Report back every line in the data that includes the string "left".

■ **Records supplied**
::::
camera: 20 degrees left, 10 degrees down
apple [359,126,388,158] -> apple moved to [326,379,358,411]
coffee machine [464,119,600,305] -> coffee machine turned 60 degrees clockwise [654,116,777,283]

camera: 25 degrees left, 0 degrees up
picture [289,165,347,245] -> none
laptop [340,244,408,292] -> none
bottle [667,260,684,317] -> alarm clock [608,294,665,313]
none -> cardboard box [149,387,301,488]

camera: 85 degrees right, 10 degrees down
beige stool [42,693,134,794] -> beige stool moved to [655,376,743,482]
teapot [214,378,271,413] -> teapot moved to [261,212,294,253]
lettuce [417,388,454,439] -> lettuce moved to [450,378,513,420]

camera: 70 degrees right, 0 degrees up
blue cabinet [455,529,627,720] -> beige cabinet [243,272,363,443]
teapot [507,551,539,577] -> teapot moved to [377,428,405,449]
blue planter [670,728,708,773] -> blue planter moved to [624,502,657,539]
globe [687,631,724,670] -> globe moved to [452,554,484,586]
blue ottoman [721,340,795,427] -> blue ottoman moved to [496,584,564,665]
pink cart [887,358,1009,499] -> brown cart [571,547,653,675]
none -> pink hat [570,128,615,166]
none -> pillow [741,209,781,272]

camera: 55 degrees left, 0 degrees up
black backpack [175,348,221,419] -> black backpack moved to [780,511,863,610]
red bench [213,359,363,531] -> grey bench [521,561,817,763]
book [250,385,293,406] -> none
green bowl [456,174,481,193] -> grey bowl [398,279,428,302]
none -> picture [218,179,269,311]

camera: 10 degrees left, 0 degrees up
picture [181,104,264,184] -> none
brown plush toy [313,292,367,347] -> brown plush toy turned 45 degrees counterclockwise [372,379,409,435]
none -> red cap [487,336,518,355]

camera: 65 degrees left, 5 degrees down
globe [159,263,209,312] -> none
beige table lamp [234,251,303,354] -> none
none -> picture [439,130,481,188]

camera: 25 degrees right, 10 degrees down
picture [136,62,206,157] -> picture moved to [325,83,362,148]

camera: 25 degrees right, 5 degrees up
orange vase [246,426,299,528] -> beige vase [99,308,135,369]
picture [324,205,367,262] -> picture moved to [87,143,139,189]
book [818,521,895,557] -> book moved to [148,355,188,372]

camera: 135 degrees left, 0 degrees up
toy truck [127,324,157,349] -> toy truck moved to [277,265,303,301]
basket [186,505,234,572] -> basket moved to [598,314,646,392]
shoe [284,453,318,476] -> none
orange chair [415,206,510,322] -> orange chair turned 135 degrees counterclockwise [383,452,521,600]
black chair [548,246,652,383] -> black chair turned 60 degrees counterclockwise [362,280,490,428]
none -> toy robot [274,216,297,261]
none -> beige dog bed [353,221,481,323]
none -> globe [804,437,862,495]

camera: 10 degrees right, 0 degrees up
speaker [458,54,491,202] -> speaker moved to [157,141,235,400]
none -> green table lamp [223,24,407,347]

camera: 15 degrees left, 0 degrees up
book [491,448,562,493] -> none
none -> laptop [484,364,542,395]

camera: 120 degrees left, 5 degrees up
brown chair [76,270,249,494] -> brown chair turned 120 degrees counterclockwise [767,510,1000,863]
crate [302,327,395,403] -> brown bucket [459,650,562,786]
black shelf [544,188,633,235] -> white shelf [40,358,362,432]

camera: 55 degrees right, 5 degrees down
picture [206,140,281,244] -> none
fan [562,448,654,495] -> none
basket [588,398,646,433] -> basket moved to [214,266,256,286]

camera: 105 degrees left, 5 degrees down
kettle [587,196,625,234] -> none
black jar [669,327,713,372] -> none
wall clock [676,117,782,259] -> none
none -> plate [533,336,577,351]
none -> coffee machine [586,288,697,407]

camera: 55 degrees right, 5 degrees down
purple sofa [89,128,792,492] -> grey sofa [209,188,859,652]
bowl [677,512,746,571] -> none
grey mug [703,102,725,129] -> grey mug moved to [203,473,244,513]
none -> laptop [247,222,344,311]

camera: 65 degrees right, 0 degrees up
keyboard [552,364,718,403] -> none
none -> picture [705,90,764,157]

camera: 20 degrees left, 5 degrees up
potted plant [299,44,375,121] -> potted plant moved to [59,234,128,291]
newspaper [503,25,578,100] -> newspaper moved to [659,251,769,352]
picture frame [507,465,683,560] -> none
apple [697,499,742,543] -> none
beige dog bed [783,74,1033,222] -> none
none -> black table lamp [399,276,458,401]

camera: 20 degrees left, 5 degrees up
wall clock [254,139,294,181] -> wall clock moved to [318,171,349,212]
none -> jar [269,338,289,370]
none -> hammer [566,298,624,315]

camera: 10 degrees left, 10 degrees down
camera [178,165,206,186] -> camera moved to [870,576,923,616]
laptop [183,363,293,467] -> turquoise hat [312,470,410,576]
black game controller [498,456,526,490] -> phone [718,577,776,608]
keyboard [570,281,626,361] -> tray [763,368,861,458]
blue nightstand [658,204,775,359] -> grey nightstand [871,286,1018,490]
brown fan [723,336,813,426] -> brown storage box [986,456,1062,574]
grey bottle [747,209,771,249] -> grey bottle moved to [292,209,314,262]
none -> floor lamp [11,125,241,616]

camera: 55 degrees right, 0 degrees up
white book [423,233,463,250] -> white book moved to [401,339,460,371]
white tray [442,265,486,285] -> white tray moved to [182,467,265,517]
::::
■ **Solution below**
camera: 20 degrees left, 10 degrees down
camera: 25 degrees left, 0 degrees up
camera: 55 degrees left, 0 degrees up
camera: 10 degrees left, 0 degrees up
camera: 65 degrees left, 5 degrees down
camera: 135 degrees left, 0 degrees up
camera: 15 degrees left, 0 degrees up
camera: 120 degrees left, 5 degrees up
camera: 105 degrees left, 5 degrees down
camera: 20 degrees left, 5 degrees up
camera: 20 degrees left, 5 degrees up
camera: 10 degrees left, 10 degrees down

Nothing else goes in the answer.